Scootering is indifferent to thought: you can choose to lose yourself mindlessly in the rhythm or use the repetition to ponder wondrous things. A few activities are like that, mostly having to do with exercise or music. Thud, thud, coast three thousand. Thud, thud, coast four thousand…
And now Viv had both: the boy from down the road was driving by on his golf cart, as he did almost every night at dusk, with his boombox full of crooning classics playing out the back. Last night had been Frank Sinatra’s "Coffee." Tonight was Mitch Miller’s rendition of “Golden Slippers.” As a girl, Viv’s daddy had played old vinyl’s on his 1968 RCA Victrola, and Viv had always thought the tune was “Golden Summers.” It sounded so much more romantic, but made so much less sense when combined with the rest of the song lyrics. She was disappointed to learn the truth.
And that’s the way life is, isn’t it.
It isn't a question, because you’re only allowed one answer. Thud, thud, coast five thousand. Thud, thud, coast six thousand…
The boy on the golf cart waved and smiled, as he did almost every night at dusk. And because she only ever saw him at dusk, and because she was a little shy about looking boys straight in the eye, Viv didn’t quite know what he looked like. But the shape of his face was sanguine, and his haircut handsome.
And then he was gone in the red-gold haze of evening, Golden Slippers floating behind him, following.
She was drifting in and out of thought, as scootering allowed her to do. One moment she was lost in the bliss of sticky air bowing to her whims, the next, mulling over decisions to be made. Thud, thud, coast seven thousand. Thud, thud, coast seight thousand…Sometimes it was scary to Viv how much time she managed to muse away, doing nothing. Lost in reverie, lost in space, lost in impracticality...
But if time is money, and money is time, and you can’t take it with you, then to what end?
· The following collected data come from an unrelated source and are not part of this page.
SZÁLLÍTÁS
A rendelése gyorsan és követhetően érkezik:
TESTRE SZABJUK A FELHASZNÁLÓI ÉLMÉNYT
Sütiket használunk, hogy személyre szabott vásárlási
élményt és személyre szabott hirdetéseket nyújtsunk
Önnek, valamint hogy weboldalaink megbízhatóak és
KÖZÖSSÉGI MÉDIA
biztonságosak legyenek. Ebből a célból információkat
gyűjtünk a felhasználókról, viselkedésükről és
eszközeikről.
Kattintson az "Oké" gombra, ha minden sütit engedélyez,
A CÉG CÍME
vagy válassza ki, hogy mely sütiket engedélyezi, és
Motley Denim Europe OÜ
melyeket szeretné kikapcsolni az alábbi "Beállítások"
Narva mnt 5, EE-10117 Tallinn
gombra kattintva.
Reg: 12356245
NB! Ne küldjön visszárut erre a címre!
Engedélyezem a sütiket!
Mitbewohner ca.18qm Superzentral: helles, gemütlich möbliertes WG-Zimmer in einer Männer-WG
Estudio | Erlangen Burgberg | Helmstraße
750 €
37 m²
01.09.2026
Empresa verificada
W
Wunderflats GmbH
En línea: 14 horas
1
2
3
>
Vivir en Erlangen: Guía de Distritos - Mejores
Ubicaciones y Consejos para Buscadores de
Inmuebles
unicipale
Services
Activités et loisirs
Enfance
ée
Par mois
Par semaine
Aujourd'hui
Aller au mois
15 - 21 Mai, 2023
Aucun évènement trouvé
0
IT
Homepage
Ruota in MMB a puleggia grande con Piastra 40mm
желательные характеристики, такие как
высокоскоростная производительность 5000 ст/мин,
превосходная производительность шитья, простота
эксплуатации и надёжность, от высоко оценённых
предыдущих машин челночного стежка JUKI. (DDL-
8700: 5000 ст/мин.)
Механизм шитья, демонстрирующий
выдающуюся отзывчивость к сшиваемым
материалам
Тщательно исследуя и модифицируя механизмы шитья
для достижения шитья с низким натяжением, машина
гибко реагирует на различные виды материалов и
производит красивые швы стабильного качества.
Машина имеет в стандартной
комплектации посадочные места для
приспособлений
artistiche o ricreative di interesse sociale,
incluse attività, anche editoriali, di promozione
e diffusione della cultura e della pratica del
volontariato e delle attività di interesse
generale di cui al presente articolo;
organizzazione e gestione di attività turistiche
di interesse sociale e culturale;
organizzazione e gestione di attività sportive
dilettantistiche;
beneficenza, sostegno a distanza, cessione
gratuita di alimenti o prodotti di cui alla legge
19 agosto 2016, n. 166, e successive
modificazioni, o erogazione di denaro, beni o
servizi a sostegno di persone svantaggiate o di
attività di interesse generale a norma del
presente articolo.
Viv knew this last was a fragmented sentence. But when you think, you don’t always think in AP Style. Life is ambiguous. Fragmented. Non-linear. Destiny doesn’t happen in a line. Bananas don’t mix well with mangoes, because their tropics are different. Nothing that’s important can be measured in formulas or predictions. There is lots of unhappiness in the world. Some people give a damn. And some don’t. And what will I eat tomorrow? And when should I tell him I want to break up? And how will I know which job I should take, if I’m offered both?
And Vivien thought that reading “Slaughterhouse 5” was pointless. Why did so many boys from school like this book? But she decided to adopt that one annoying line that tied it all together because it fits the indifference, the ambiguity, the fate.
And so it goes: golden slippers, golden summers, golf carts with happy lads and scooters with bashful girls. Thud, thud. Coast…thud, thud. Thud, thud.